AD_DeprovisionUsers Job
The AD_DeprovisionUsers Job provides an automated workflow deprovision stale and unused user accounts.
Step 1 – Move stale users to a staging OU for deletion.
Step 2 – The assigned manager is alerted by email of the impending deletion.
Step 3 – User accounts are disabled.
Step 4 – Users are flagged as To Be Deleted.
Step 5 – Delete users from the staging OU.
Step 6 – Remove stale users from all groups.
Parameter Configuration
The Configuration section on a Job's overview page allows you to easily modify any customizable parameters used by analysis tasks in the job. See the Parameter Configuration topic for instructions on how to edit parameters on a job overview page.
The AD_DeprovisionUsers page has the following configurable parameters:
- Days in the Stale Users OU before being deleted
See the Customizable Analysis Parameters for the AD_DeprovisionUsers Job topic for additional information.
Analysis Tasks for the AD_DeprovisionUsers Job
Navigate to the Active Directory > Cleanup > 2.Users > AD_DeprovisionUsers > Configure node and select Analysis to view the analysis tasks.
The default analysis tasks are:
-
Identify Users to be Deleted – Imports data from stale users
-
User Accounts to Delete – Identifies accounts in the Stale Accounts OU that are ready to be deleted
- This analysis task contains a configurable parameter:
@days_before_deleting. See the Customizable Analysis Parameters for the AD_DeprovisionUsers Job topic for additional information.
- This analysis task contains a configurable parameter:
-
Identify Group Membership – Identifies stale user membership to remove
Customizable Analysis Parameters for the AD_DeprovisionUsers Job
Customizable parameters enable you to set the values used to classify user and group objects during this job’s analysis.
| Analysis Task | Customizable Parameter Name | Default Value | Value Indicates |
|---|---|---|---|
| User Accounts to Delete | @days_before_deleting | 365 | Days in the Stale Users OU before being deleted |
See the Configure the Customizable Parameters in an Analysis Task topic for additional information.

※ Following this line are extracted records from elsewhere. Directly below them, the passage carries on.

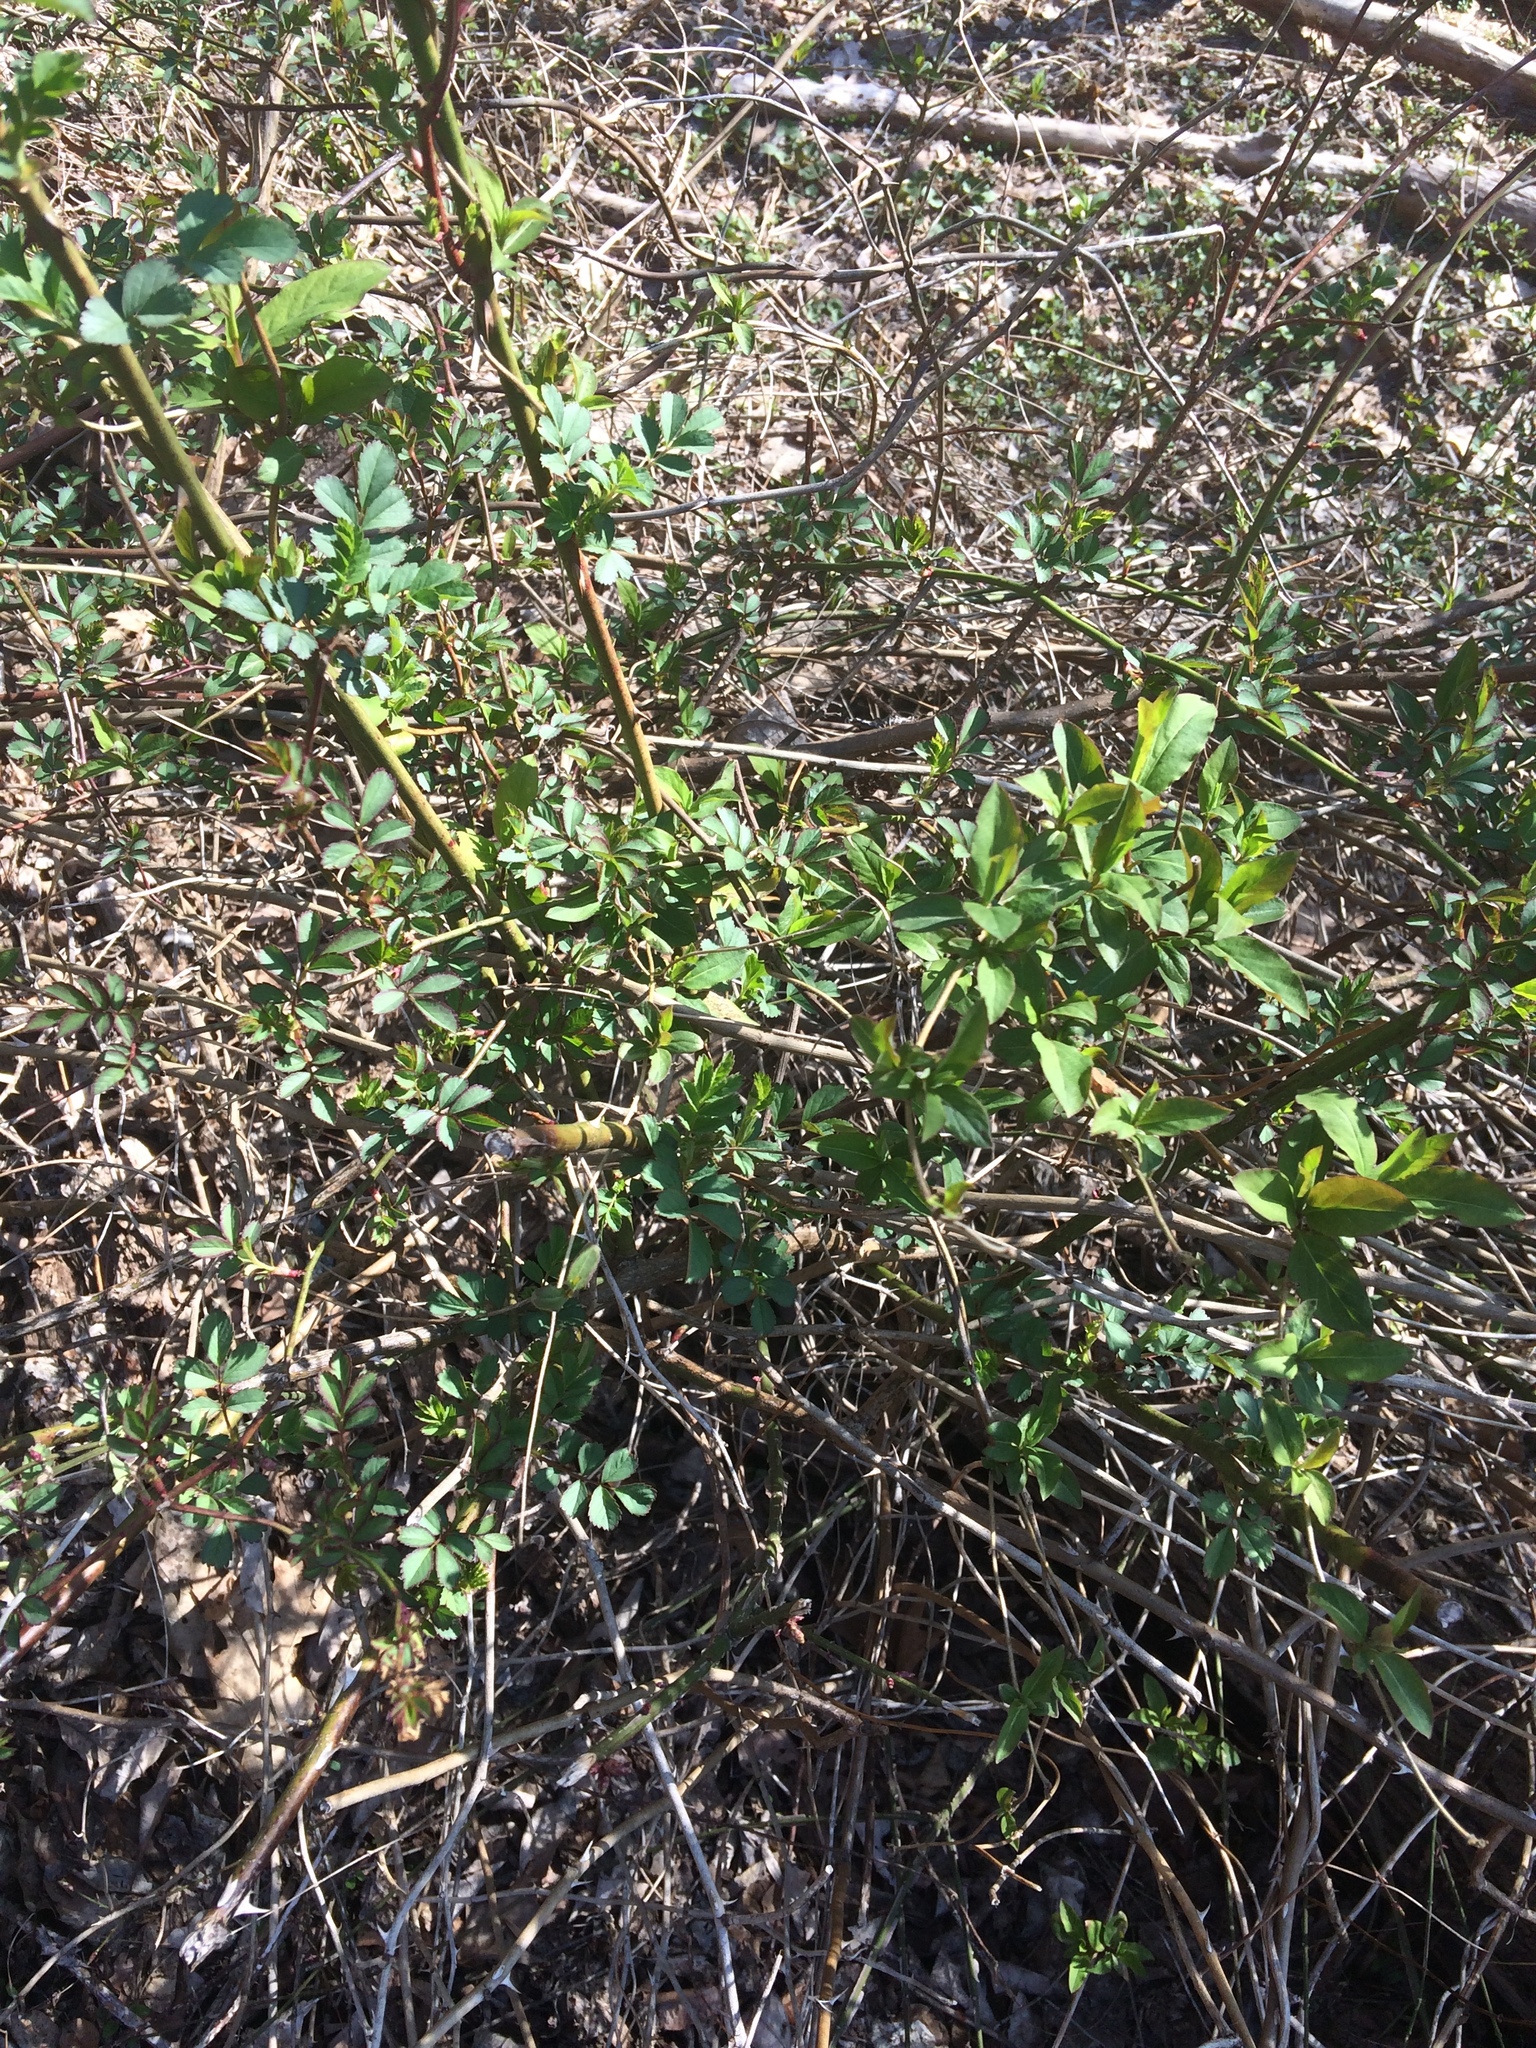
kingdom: Plantae
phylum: Tracheophyta
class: Magnoliopsida
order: Rosales
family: Rosaceae
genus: Rosa
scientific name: Rosa multiflora
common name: Multiflora rose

Action Tasks for the AD_DeprovisionUsers Job
Navigate to the Active Directory > Cleanup > 2.Users > AD_DeprovisionUsers > Configure node and select Actions to view the actions.
CAUTION: Do not enable the actions unless it is required. Disable the actions after execution to prevent making unintended and potentially harmful changes to Active Directory.
The action tasks are:
CAUTION: The action tasks must be executed together and in order.
-
Move Users – Move users to staging OU for deletion
- The target OU must be set in the Move Users Action Task prior to executing the action tasks. See the Configure the Target OU topic for additional information.
-
Notify Manager – Notify assigned manager by email of the impending deletion
-
Disable Users – Disable user accounts
-
Update Description – Flag users as To Be Deleted
-
Delete Users – Delete users from staging OU
-
Remove Membership – Remove stale users from all groups
After the @days_before_deleting analysis parameter has been configured and the target OU has been
set in the Move Users Action Task, select the checkboxes next to all of the action tasks and click
Execute Action to execute the action tasks.